Progress and persistent gaps

The report finds that Kenya has made commendable progress in integrating S-PPR into its strategic health documents. The Ministry of Health Strategic Plan (2023–2027) and the National Public Health Institute Strategic Plan (2022–2026) both emphasize robust surveillance systems, cross-sectoral coordination, and capacity development. Event-Based Surveillance (EBS) systems played a vital role during COVID-19, enabling rapid detection and response.

However, these advancements are undercut by persistent weaknesses. The budget allocated to health in Kenya persistently falls below the15% target set by the Abuja Declaration with only 9.7% of the national budget to health in the FY2023/24. Within this budget, pandemic preparedness receives a disproportionately small share. Allocations for disease surveillance and pandemic response also dropped significantly, from around 22% of the health budget in FY2021/22 due to COVID-19 intervention to less than 1% in subsequent years.

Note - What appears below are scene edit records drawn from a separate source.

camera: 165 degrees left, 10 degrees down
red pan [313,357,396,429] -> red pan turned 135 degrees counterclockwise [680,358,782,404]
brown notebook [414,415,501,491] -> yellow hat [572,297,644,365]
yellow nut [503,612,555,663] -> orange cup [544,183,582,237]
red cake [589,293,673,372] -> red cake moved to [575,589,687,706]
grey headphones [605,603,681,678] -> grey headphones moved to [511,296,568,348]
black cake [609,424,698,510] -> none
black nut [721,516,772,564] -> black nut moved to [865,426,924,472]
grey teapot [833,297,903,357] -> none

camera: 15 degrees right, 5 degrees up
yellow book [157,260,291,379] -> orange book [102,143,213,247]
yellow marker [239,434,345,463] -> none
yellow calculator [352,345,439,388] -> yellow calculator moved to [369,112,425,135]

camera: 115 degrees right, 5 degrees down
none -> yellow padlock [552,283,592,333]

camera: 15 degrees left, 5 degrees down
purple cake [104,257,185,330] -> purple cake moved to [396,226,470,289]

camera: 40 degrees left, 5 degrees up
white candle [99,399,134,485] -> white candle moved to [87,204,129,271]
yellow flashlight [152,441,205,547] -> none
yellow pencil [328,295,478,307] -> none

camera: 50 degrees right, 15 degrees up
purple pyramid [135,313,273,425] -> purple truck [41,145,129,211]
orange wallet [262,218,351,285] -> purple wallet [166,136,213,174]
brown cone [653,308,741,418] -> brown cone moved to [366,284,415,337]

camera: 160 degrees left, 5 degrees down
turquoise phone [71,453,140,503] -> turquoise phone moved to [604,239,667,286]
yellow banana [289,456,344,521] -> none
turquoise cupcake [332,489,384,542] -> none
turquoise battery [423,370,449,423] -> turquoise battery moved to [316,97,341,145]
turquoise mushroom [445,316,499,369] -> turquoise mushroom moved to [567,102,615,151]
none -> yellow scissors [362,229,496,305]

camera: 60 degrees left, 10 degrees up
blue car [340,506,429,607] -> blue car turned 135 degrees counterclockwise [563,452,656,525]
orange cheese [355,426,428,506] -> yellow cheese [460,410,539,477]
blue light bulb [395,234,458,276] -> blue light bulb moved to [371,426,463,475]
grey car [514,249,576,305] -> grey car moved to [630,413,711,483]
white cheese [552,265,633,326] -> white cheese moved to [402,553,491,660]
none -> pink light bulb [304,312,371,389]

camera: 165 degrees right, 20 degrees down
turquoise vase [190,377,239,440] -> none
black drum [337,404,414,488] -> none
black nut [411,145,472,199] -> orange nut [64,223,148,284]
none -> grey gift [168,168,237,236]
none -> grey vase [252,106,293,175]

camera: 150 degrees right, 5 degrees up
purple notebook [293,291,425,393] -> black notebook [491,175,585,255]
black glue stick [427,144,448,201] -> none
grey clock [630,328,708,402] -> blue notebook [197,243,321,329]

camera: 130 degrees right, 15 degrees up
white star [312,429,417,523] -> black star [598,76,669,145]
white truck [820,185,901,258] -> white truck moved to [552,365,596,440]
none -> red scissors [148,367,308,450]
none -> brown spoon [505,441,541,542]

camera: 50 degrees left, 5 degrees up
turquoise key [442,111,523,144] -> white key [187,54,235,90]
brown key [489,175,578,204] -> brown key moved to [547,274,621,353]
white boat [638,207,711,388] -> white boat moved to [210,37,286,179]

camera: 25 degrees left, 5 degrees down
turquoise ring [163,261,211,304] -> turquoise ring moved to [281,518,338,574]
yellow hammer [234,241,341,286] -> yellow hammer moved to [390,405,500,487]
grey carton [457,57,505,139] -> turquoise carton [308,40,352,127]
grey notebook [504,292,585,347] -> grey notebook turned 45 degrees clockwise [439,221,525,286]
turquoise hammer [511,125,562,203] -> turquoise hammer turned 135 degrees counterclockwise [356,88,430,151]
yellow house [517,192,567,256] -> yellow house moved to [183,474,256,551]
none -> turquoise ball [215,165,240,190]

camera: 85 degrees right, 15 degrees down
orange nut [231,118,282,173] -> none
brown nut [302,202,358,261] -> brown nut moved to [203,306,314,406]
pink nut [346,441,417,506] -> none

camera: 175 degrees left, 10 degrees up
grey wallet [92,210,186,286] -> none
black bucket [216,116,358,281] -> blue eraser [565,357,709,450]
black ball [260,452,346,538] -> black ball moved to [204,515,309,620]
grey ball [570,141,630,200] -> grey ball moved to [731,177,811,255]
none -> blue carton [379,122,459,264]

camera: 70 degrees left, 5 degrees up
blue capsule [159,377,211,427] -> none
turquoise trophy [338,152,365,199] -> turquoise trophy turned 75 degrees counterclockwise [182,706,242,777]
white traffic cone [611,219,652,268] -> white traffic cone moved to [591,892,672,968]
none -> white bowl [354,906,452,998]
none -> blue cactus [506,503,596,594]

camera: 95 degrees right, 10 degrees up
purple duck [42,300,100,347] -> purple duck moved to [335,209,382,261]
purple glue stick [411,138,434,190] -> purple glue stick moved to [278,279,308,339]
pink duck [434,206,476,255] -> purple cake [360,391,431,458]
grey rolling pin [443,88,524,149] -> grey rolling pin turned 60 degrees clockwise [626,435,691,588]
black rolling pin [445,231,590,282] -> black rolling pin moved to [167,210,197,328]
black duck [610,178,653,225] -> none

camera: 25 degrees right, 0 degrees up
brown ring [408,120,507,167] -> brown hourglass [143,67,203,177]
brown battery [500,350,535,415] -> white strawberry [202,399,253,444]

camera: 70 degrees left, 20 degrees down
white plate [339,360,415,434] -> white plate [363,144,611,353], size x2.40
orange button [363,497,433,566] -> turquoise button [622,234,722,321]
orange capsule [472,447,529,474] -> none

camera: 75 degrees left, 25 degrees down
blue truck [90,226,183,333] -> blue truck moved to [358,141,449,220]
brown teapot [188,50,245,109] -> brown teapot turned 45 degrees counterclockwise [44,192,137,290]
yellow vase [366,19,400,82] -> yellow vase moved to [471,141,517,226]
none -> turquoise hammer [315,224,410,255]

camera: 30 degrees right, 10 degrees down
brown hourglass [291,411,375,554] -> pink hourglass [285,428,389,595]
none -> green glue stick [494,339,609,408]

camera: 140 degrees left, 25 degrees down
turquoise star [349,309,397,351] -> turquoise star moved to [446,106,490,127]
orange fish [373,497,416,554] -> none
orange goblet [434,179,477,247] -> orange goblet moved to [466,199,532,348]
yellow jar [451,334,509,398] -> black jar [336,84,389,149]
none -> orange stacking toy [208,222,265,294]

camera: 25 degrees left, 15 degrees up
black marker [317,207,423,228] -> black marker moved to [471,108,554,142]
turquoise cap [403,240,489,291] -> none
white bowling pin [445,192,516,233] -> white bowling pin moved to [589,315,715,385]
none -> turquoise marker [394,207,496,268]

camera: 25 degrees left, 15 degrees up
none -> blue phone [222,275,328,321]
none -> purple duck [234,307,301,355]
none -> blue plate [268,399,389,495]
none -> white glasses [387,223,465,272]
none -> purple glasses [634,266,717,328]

The situation is compounded by heavy reliance on external donors. Between 2016 and 2019, external support for surveillance programmes rose from 54.4% to 90.2%, while domestic public spending on the same dropped sharply, from 32.4% to 0.8%. This dependency puts Kenya in a vulnerable position, particularly as global funding shifts.

There are also glaring financing gaps. Kenya requires approximately $4.35 per capita annually to maintain core S-PPR functions, yet the country falls short of this benchmark. The report estimates a $40–50 million initial funding gap, with ongoing annual shortfalls between $20–30 million—hindering investments in surveillance technology, emergency stockpiles, and health workforce training.

Only 60% of counties have adequate diagnostic facilities. The limited availability of essential laboratory infrastructure, diagnostic tools, and skilled personnel weakens the country’s ability to identify and respond to health threats early.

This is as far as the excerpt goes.